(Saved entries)
++++++

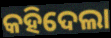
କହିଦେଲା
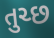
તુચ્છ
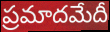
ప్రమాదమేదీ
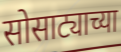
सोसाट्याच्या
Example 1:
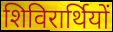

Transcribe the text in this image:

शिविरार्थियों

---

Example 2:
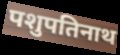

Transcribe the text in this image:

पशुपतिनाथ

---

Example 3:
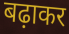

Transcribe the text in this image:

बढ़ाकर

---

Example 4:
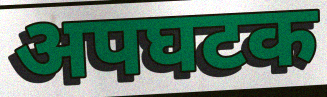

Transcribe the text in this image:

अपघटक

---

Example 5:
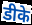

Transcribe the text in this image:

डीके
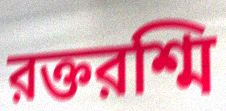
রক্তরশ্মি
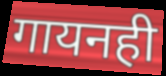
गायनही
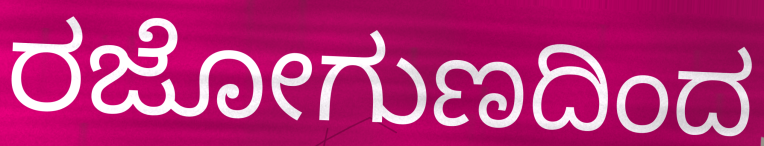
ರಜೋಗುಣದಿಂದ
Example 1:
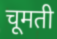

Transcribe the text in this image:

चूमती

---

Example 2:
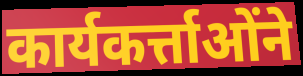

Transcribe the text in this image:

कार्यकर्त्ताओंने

++++++

## [Exercise]
Exactly one number is the answer: how many lines in the data include the word "Example".

## [Result for this exercise]
7